Wednesday, October 8, 2008

Fund hits back at loveLife

Posted to the web on: 05 January 2006
Fund hits back at loveLife’s charges
Tamar Kahn
Science and Health Editor

CAPE TOWN — The Global Fund to fight AIDS, Tuberculosis and Malaria hit back at loveLife yesterday, denying that its decision to cut funding to the AIDS-awareness group had anything to do with “US-led right wing ideology”.
This followed loveLife CEO David Harrison’s accusation on Tuesday that the fund’s board had bowed to international political trends in refusing to supply loveLife with the $56m allocated to the programme as the second phase of a $68m grant.
“The issue was the programme’s ability to reduce HIV infection among young people,” said Global Fund spokesman Jon Lidén. The Global Fund had given loveLife three opportunities last year to revise its proposals for phase-two funding.
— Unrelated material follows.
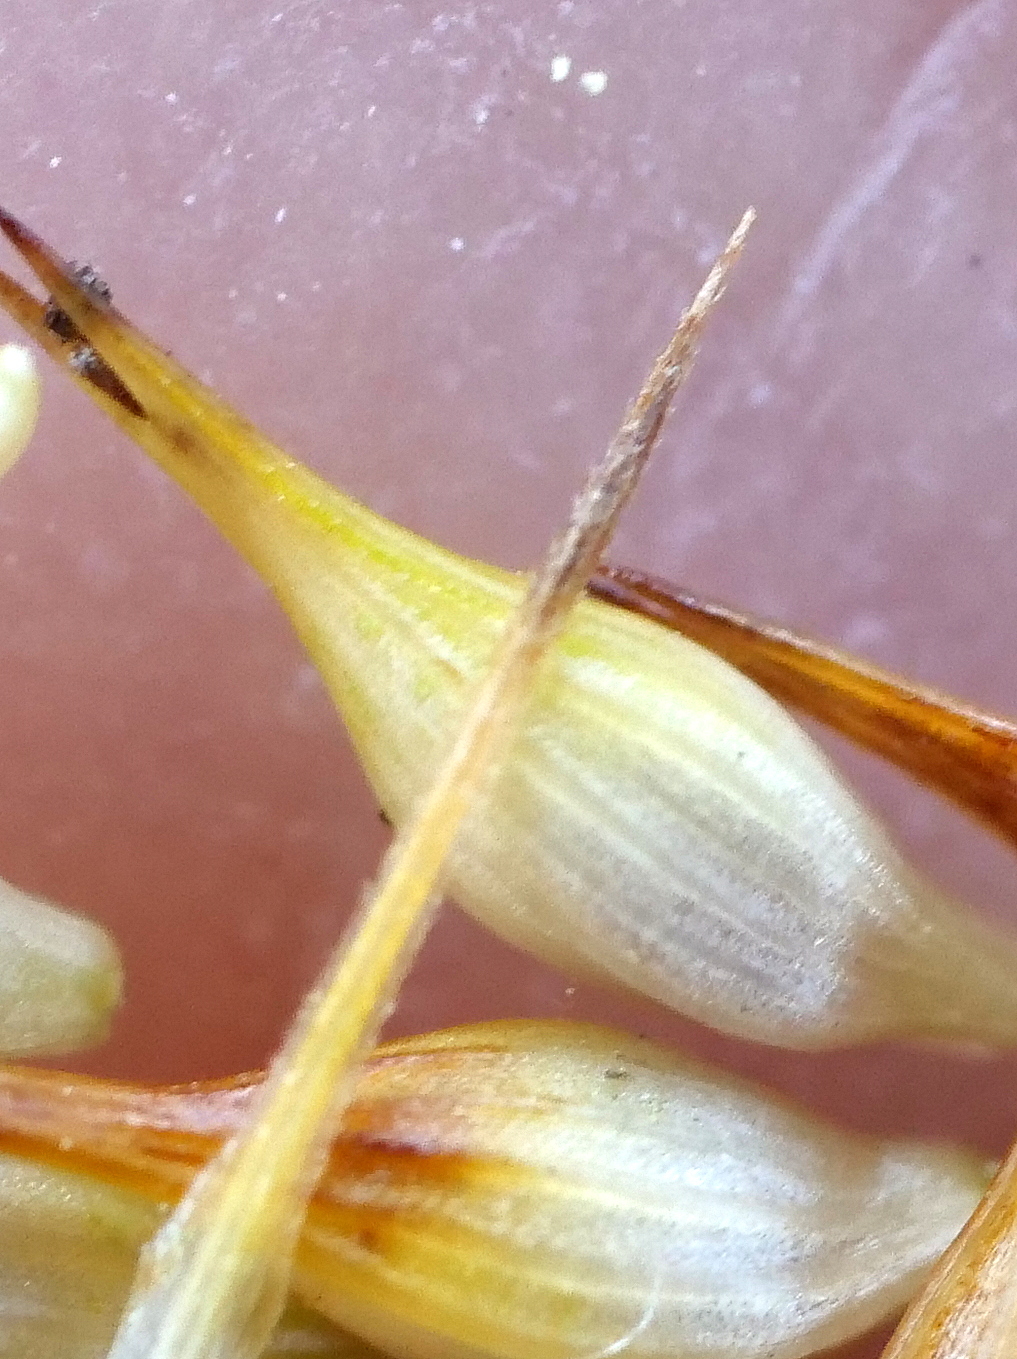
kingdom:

However, it had failed to convince the fund’s board that its programmes were having a direct effect on the spread of the disease, he said.
SA has more than 5-million people living with HIV, more than any other country in the world.
The Global Fund was convinced of loveLife’s ability to provide young people with sex information, and improve sexual and reproductive health, but these were activities beyond the scope of its brief, said Lidén.
The Global Fund aimed to stem the spread of HIV and needed evidence that loveLife’s programmes were achieving this if it were to provide money, he said.
Details of last month’s board meeting, at which the Global Fund finally pulled the plug on loveLife’s funding, would be published on the Global Fund’s website early next month, Lidén said.
LoveLife launched in 1999, with a provocative media campaign designed, it said, to get young people talking about sex and HIV/AIDS. Its programmes target young people aged between 12 and 17, and include teenage-friendly clinics and school-based programmes such as the “loveLife games”.
According to research commissioned by loveLife, more than 85% of SA’s young people aged between 15 and 25 were aware of loveLife, and more than 3-million people had participated in its programmes — including reading its publication S’camto.
The study, conducted by the Reproductive Health Research Unit, found just more than 10% of 15 to 24 year olds were infected with HIV; HIV prevalence was much higher among young women (15,5%) than men (4,8%).